Green Peas and Mushroom (Thai/Indian) Green Curry
Effort: 1 very easy
Speed: 1 very fast
Ingredients: relatively easy to get (Bulk Barn and International sections of grocery stores are your friends); or super-easy if live in Windsor
Source: modified substantially from World Vegetarian (Madhur Jaffrey)

Ingredients:
3 cups shelled or frozen peas (we use frozen)
4 tbsp water + 1/4 cup water
1 to 1 1/4 tsp salt
1 tbsp Thai green curry paste (in Windsor, we bought ours from the International Food Market in those little tins. We stocked up before we moved to Québec.)
1/4 cup heavy cream
2 tbsp canola oil
1 brick firm or extra firm tofu, cut into 1 cm cubes
1 tsp whole cumin seeds (easiest found in Bulk Barn)
about 10 medium mushrooms, sliced or cut into quarters

A note about the steps. Kyle and I share the cooking duties, meaning that we cook together for almost every meal. We usually split up the duties so that I chop and do a lot of the prep work, while Kyle tends to make sauces/spice mixes and handle the actual cooking/stir-frying/stirring duties. I don't know if I've said this explicitly before, but I find it very important to make sure everything is prepped before turning the stove on. So that means cutting all veggies, getting the spices out into small containers, mixing the sauce ingredients, etc. With Kyle and I cooking together, sometimes we can relax that, but if I am cooking on my own I always try to abide by the "prep rule" because otherwise I end up overcooking/burning things. If I was making this meal alone, I would chop the mushrooms and get out 2 cups of peas. Then cut the tofu and start frying it (and then the mushrooms) while I made the sauce.
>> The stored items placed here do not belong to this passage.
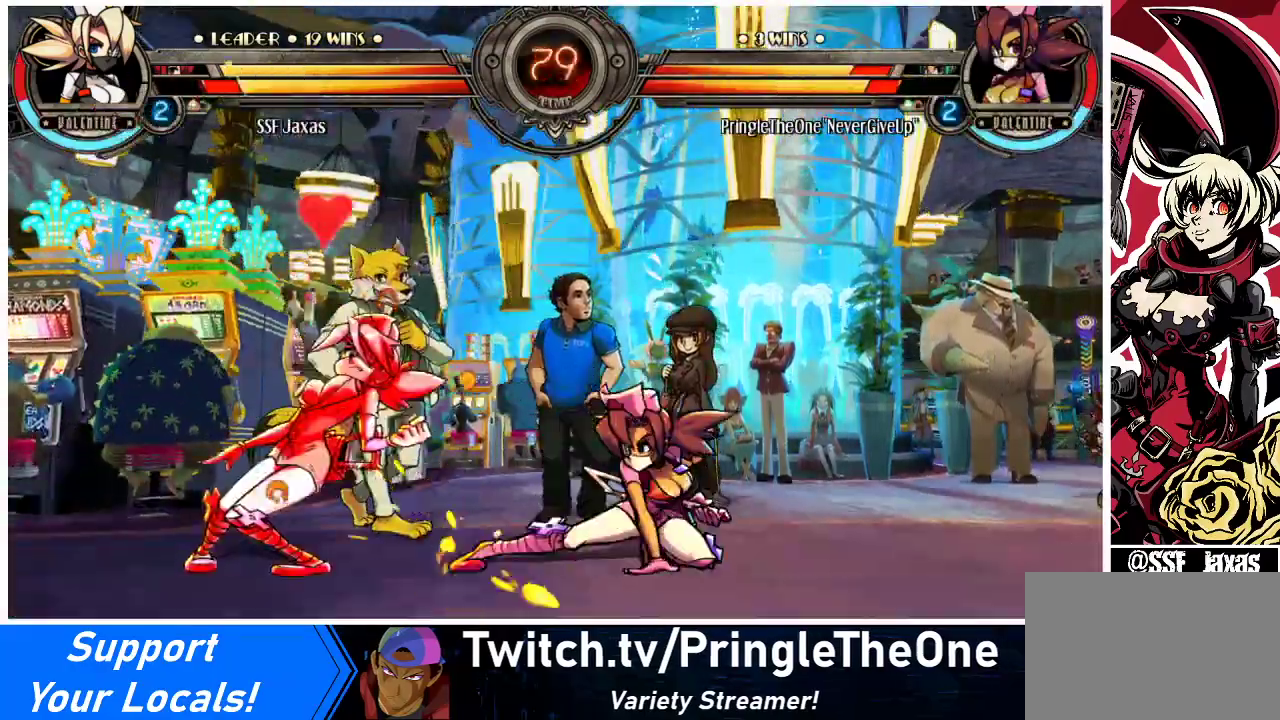
{"buttons": ["DPAD_DOWN", "DPAD_LEFT"], "events": [[100, "SQUARE", "up"], [300, "DPAD_LEFT", "down"], [367, "DPAD_DOWN", "down"]]}
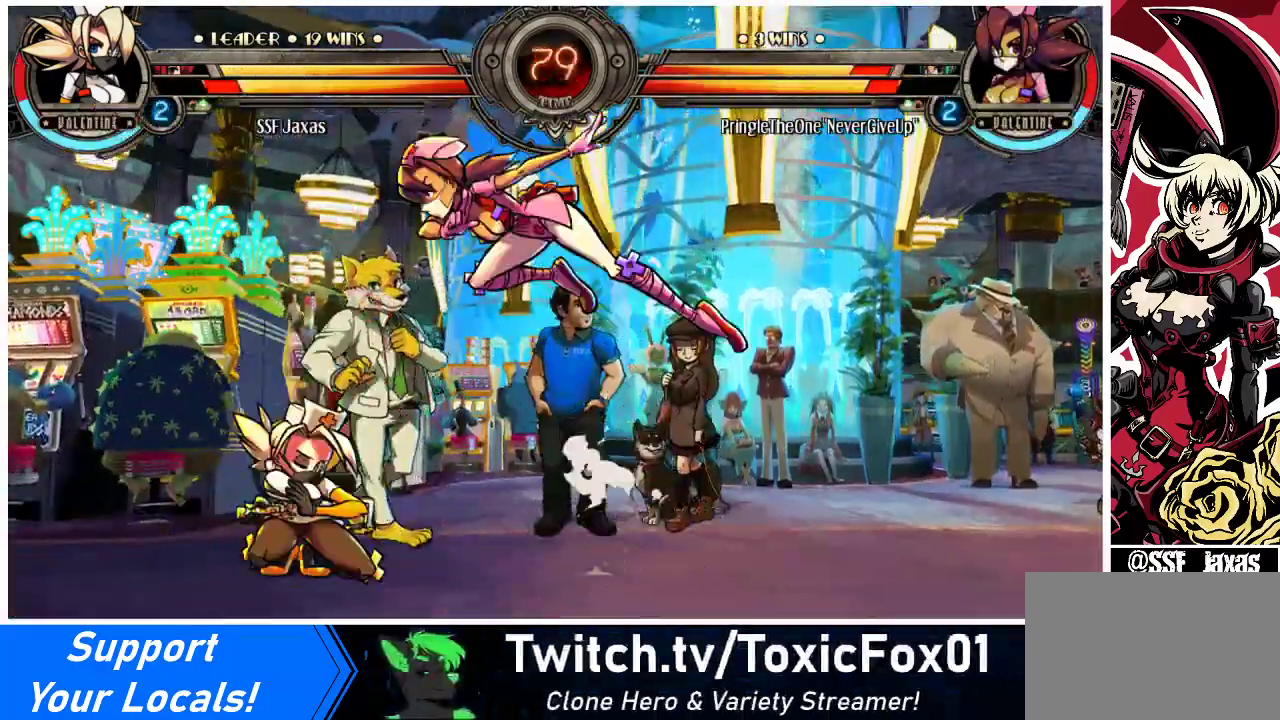
{"buttons": ["DPAD_LEFT"], "events": [[200, "DPAD_DOWN", "up"], [233, "DPAD_UP", "down"], [333, "DPAD_UP", "up"]]}
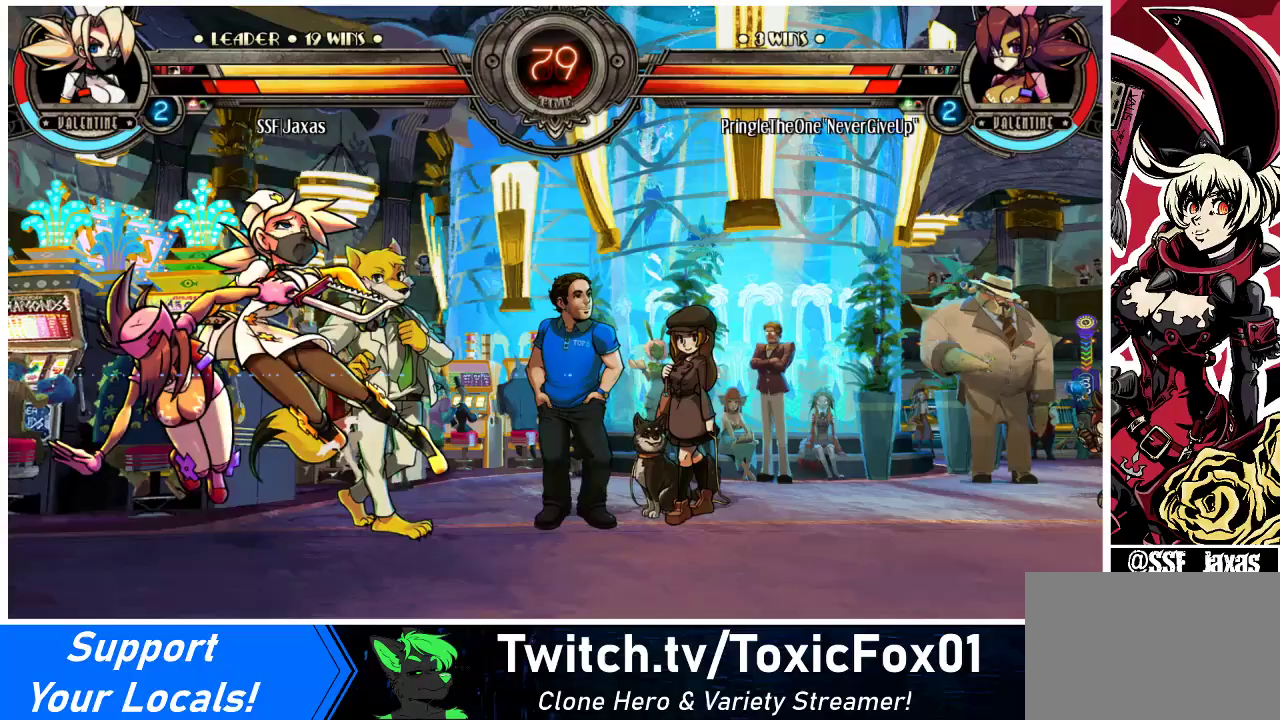
{"buttons": ["DPAD_RIGHT"], "events": [[133, "DPAD_DOWN", "down"], [133, "DPAD_LEFT", "up"], [133, "DPAD_RIGHT", "down"], [300, "SQUARE", "down"], [333, "DPAD_DOWN", "up"], [433, "SQUARE", "up"]]}
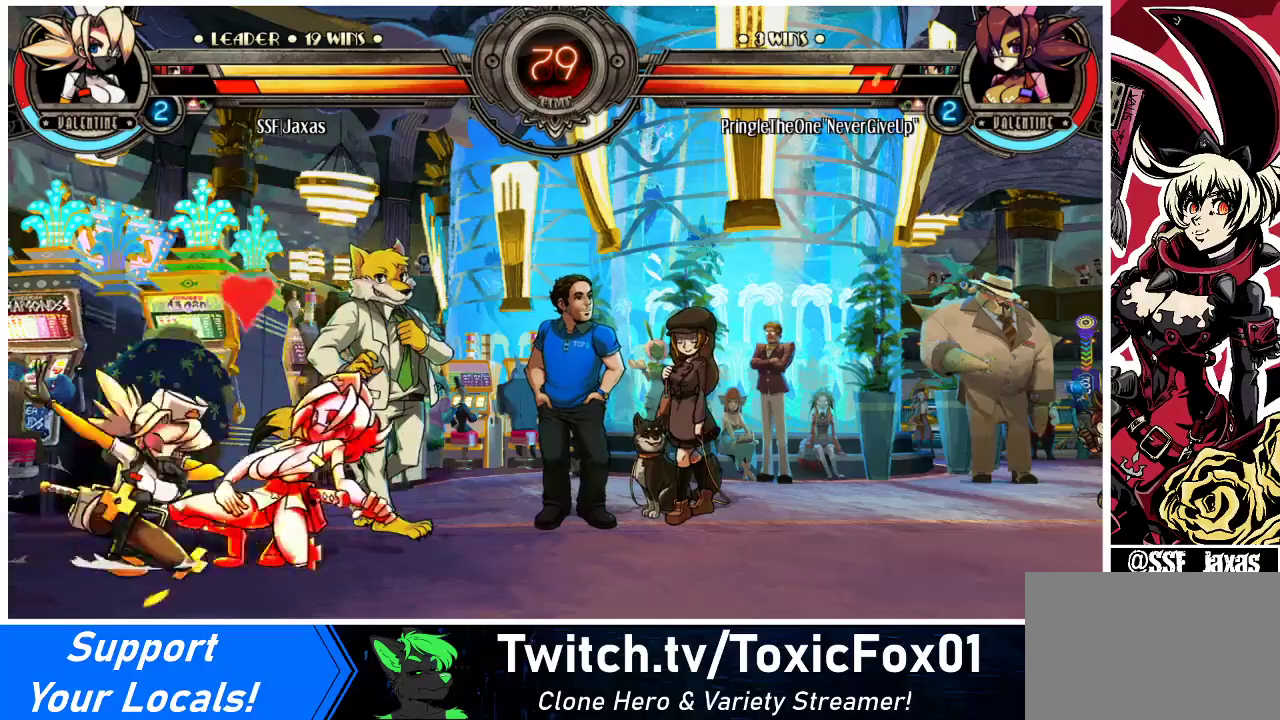
{"buttons": ["TRIANGLE"], "events": [[100, "SQUARE", "down"], [167, "DPAD_RIGHT", "up"], [200, "SQUARE", "up"], [267, "SQUARE", "down"], [367, "SQUARE", "up"], [500, "TRIANGLE", "down"]]}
  1. Start (jasmine) rice.

  2. Cut tofu.

  3. Make sauce: Put 1 cup of (frozen) peas into a blender/food processer/Magic Bullet and blend a bit. Add 4 tbsp of water and blend to a puree. Add curry paste, salt, and cream. Blend again.

  4. Fry tofu: Put most of the oil in large nonstick frying pan over med-high heat. Add half of the cumin seeds and let them sizzle for about 10 sec. Add tofu and saute until starting to brown. Remove tofu from pan.

  5. Cook mushrooms: Add some more oil if necessary, and the remaining cumin seeds to the frying pan. Let sizzle and then add mushrooms. Saute for 3-4 minutes.

  6. Add the sauce mixture that you blended in step 3. Rinse out the blender with some (~1/4 cup) water and pour that into the pan as well. Stir gently and cook for 1 minutes.

  7. Add tofu and remaining peas.

  8. Turn heat to medium, stir gently, cover, and cook for 3-4 minutes.

  9. Serve hot, over jasmine rice.



Do you have any comments on the style this recipe is written in? Do you like the steps to be numbered? Is it OK that the posts get really long when I skip lines between steps, or is it annoying because you have to scroll down more?